FRAGMENT TEKSTU
#####

-
18 maja 2011 01:00:10 CEST
Witam.
Mam pytanie czy te cceny za metr dotyczą powierzchni użytkowej, powierzchni całkowitej, czy powierzchi zabudowy?
-
18 maja 2011 02:20:58 CEST
Witam.
Mam pytanie czy te cceny za metr dotyczą powierzchni użytkowej, powierzchni całkowitej, czy powierzchi zabudowy?
Które ceny?
Zwykle w cennikach jest zaznaczone, czy cena jest za metr powierzchni całkowitej, użytkowej, netto, czy zabudowy.
Tak nprawdę jedyna prawdziwą powierzchnią jest powierzchnia netto (czyli podłogi), bo jest namacalna.
Jeśli mówimy o powierzchni zabudowy - to na 100m2 możemy postawic sam parter albo 3 piętra. I wiadomo, że w budynku trzypiętrowym cena 1m2 powierzchni zabudowy będzie inna niż w budynku parterowym, bo trzeba pozostałe dwa piętra zbudować.
Jeśli mówimy o powierzchni użytkowej, to ona nie obejmuje np. garażu. Więc 1m2 powierzchni domu bez garażu będzie kosztował mniej niż tego z garażem, bo wybudowanie garażu też kosztuje.
Powierzchnia netto to powierzchnia wszystkich podłóg czyli tego, co widzimy i z czego korzystamy.

#####

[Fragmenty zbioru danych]
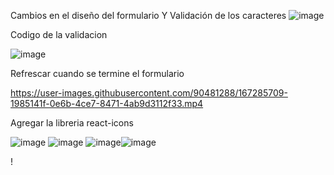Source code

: Cambios en el diseño del formulario Y Validación de los caracteres
![image](https://user-images.githubusercontent.com/90481288/167285649-cc4bc571-61fe-4f16-aee1-348d1b01a913.png)




Codigo de la validacion

![image](https://user-images.githubusercontent.com/90481288/167285684-377d35e5-ca51-466f-8906-801685072501.png)




Refrescar cuando se termine el formulario

 


https://user-images.githubusercontent.com/90481288/167285709-1985141f-0e6b-4ce7-8471-4ab9d3112f33.mp4



Agregar la libreria react-icons

![image](https://user-images.githubusercontent.com/90481288/167285714-103b998f-69d3-4fdd-98c5-bbc43031f9f9.png) ![image](https://user-images.githubusercontent.com/90481288/167285723-036442dc-28c1-4296-b0ff-6e4ebc8fc18e.png) ![image](https://user-images.githubusercontent.com/90481288/167285736-781e6ab7-be5a-4aab-be07-da49c9b64515.png)![image](https://user-images.githubusercontent.com/90481288/167285754-25fa7e0d-fd3e-448c-83f5-b3c9ea5a0e0c.png)



!
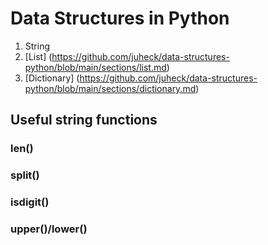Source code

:# Data Structures in Python

1. String 
2. [List] (https://github.com/juheck/data-structures-python/blob/main/sections/list.md)
3. [Dictionary] (https://github.com/juheck/data-structures-python/blob/main/sections/dictionary.md)


## Useful string functions

### len()

### split()

### isdigit()

### upper()/lower()

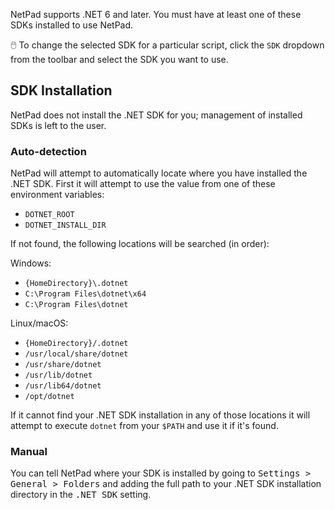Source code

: NetPad supports .NET 6 and later. You must have at least one of these SDKs installed to use NetPad.

:computer_mouse: To change the selected SDK for a particular script, click the `SDK` dropdown from the toolbar and select the SDK you want to use.

## SDK Installation

NetPad does not install the .NET SDK for you; management of installed SDKs is left to the user.

### Auto-detection
NetPad will attempt to automatically locate where you have installed the .NET SDK. First it will attempt to use the value from one of these environment variables:

* `DOTNET_ROOT`
* `DOTNET_INSTALL_DIR`

If not found, the following locations will be searched (in order):

Windows:
* `{HomeDirectory}\.dotnet`
* `C:\Program Files\dotnet\x64`
* `C:\Program Files\dotnet`

Linux/macOS:
* `{HomeDirectory}/.dotnet`
* `/usr/local/share/dotnet`
* `/usr/share/dotnet`
* `/usr/lib/dotnet`
* `/usr/lib64/dotnet`
* `/opt/dotnet`

If it cannot find your .NET SDK installation in any of those locations it will attempt to execute `dotnet` from your `$PATH` and use it if it's found.

### Manual

You can tell NetPad where your SDK is installed by going to <kbd><kbd>Settings</kbd> > <kbd>General</kbd> > <kbd>Folders</kbd></kbd> and adding the full path to your .NET SDK installation directory in the <kbd>.NET SDK</kbd> setting.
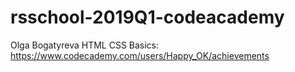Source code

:# rsschool-2019Q1-codeacademy
Olga Bogatyreva
HTML CSS Basics: https://www.codecademy.com/users/Happy_OK/achievements
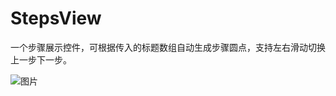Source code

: # StepsView
一个步骤展示控件，可根据传入的标题数组自动生成步骤圆点，支持左右滑动切换上一步下一步。

![图片](https://github.com/libertyboy1/StepsView/blob/master/S61206-150505.jpg)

#####

ZADANIE A
Czego według fragmentu tekstu nie obejmuje powierzchnia użytkowa?
ZADANIE B
Przetłumacz na język angielski zdanie z fragmentu tekstu: "Powierzchnia netto to powierzchnia wszystkich podłóg czyli tego, co widzimy i z czego korzystamy."
ZADANIE C
Przepisz część fragmentu tekstu, zaczynając od słów "Jeśli mówimy o powierzchni użytkowej, to" i idąc dalej aż po słowa "garażu też kosztuje.", i zamień w niej "domu" na "budynku".

POLE ODPOWIEDZI A
Powierzchnia użytkowa nie obejmuje na przykład garażu.

POLE ODPOWIEDZI B
Net area is the area of all the floors, that is, of what we see and use.

POLE ODPOWIEDZI C
Jeśli mówimy o powierzchni użytkowej, to ona nie obejmuje np. garażu. Więc 1m2 powierzchni budynku bez garażu będzie kosztował mniej niż tego z garażem, bo wybudowanie garażu też kosztuje.